But probably not in our lifetime.  Look at the back of the arms, at the tensioner rod. Two pointy triangular steel bits which bear on the ends of those same aluminium arms. I've yet to hear of the ends of the arms dropping off due to wear. On chippygeoff's Hegner, the opposite occurred, the steel part wore away.


----------



## finneyb (2 Aug 2014)

Martin,

Fair point.
Given the small additional cost, why haven't Axi put the metal bearings in?
Do you know if the relevant Hegners also have plastic? 

Brian


----------



## martinka (2 Aug 2014)

finneyb":2trhl2df said:


> Martin,
> 
> Fair point.
> Given the small additional cost, why haven't Axi put the metal bearings in?
> ...



Brian, Hegner's also use plastic, or whatever it is.

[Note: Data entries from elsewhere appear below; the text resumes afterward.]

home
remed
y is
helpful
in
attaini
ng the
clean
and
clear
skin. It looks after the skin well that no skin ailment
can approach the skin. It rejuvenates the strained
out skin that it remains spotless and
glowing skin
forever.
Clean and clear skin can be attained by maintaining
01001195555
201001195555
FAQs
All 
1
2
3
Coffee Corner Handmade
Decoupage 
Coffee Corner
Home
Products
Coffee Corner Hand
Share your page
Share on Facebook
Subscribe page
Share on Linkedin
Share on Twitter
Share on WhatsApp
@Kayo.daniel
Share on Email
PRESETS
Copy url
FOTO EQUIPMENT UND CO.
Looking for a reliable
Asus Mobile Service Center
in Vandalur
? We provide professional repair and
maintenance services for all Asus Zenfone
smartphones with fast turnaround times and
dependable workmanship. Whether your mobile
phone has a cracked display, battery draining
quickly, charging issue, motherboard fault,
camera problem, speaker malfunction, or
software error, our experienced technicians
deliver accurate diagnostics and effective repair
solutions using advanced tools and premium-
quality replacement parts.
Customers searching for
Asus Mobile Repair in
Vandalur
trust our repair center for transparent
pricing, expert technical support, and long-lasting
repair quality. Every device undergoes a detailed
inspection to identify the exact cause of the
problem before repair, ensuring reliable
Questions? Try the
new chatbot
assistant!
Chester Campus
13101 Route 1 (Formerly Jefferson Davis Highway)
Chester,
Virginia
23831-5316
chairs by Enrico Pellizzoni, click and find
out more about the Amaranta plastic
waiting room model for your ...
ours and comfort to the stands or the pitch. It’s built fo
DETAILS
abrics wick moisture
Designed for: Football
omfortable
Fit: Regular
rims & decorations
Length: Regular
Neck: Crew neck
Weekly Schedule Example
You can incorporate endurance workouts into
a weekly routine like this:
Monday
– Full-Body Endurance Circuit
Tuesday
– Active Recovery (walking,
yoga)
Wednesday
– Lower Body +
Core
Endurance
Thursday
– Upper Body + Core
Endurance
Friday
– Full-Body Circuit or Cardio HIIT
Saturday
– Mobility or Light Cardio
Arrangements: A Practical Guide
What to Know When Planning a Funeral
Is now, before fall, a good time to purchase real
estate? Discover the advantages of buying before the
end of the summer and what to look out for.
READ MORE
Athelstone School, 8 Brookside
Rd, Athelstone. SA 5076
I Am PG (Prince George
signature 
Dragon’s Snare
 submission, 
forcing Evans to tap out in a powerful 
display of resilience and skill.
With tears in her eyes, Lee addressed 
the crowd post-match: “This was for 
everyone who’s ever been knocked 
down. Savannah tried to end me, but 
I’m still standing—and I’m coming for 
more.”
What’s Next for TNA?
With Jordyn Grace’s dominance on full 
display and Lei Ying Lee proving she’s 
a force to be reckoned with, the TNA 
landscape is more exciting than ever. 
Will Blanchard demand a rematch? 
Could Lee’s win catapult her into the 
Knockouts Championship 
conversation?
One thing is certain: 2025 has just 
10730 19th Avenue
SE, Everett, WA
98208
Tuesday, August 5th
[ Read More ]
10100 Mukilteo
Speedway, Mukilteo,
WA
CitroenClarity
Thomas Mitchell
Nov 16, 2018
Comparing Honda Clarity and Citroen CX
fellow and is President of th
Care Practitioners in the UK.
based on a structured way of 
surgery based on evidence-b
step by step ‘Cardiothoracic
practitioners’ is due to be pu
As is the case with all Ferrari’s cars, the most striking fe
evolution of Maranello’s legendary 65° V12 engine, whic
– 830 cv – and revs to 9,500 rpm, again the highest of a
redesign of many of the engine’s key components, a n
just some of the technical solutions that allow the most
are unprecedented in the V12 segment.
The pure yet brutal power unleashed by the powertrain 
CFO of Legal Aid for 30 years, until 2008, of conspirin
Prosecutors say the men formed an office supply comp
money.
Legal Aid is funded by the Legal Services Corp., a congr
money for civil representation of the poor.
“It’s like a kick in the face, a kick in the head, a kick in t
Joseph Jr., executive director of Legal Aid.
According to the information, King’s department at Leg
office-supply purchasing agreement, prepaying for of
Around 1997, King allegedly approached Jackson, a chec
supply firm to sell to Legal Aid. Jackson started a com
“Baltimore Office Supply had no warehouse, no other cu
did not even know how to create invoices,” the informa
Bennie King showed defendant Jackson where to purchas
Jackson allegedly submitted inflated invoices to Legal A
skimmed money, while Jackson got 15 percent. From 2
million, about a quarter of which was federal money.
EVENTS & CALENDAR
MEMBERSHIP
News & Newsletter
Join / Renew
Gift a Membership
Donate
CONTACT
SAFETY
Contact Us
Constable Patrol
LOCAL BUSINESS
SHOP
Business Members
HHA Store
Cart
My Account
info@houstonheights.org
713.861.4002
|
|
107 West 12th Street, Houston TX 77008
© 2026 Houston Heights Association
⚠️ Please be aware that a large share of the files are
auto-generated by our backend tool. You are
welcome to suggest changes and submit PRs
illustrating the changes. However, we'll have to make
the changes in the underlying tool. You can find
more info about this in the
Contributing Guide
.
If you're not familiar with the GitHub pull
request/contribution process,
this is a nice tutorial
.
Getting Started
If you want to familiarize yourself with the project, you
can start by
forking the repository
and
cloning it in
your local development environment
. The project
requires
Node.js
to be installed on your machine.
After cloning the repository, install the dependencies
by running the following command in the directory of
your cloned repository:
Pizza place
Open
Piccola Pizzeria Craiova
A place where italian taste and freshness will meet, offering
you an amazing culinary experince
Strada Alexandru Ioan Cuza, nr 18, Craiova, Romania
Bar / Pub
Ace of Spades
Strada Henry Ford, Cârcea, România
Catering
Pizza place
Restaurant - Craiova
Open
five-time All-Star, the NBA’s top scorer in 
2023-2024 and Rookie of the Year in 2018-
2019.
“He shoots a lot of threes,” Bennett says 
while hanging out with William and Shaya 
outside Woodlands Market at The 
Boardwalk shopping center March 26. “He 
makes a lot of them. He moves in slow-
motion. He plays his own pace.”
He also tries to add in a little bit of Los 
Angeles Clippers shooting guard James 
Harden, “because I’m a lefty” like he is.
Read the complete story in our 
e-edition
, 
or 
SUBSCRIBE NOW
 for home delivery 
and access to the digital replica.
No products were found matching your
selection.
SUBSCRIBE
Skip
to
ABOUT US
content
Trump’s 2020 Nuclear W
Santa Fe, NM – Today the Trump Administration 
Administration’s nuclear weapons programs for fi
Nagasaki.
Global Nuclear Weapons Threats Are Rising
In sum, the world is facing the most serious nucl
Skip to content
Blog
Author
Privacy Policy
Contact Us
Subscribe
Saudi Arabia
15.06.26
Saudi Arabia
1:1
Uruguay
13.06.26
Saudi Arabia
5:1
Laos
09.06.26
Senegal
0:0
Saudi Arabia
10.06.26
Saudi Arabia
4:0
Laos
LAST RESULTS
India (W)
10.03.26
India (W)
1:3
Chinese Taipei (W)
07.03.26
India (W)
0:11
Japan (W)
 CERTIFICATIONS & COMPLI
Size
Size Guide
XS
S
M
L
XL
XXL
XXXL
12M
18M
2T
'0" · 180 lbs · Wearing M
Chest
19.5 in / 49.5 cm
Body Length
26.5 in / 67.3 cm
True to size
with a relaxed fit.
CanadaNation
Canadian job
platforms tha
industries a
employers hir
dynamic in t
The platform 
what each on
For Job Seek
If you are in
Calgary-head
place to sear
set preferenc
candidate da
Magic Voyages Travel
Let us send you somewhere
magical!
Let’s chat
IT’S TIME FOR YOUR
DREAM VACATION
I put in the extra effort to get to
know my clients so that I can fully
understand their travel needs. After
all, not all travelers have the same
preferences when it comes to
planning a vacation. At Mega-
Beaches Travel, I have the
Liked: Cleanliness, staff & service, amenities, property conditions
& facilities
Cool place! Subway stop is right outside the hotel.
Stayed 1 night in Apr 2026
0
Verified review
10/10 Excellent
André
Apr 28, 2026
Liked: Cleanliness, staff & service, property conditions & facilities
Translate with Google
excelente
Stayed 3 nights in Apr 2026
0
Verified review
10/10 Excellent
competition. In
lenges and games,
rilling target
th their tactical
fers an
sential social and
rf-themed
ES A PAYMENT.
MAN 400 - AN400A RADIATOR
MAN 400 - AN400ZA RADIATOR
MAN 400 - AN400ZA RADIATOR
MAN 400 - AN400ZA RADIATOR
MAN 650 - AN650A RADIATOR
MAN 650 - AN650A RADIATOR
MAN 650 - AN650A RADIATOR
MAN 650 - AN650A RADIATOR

Bearings probably don't do a much better job, other than making it slightly easier to pull the handle over, so it'll likely be a matter of economics. 
That small additional cost is going to be quite a large amount over thousands of machines. The plastic pieces might cost 1p to buy in or make, whereas a bearing might be 50p. It soon adds up.


----------



## rob39 (4 Oct 2014)

Is it a straight forward fit? and fits both top and bottoms clamps????????

http://www.wdsltd.co.uk/product/3606/cl ... y-wds-8189


----------



## Claymore (4 Oct 2014)

........


----------



## rob39 (4 Oct 2014)

Cheers Brian

Rob


----------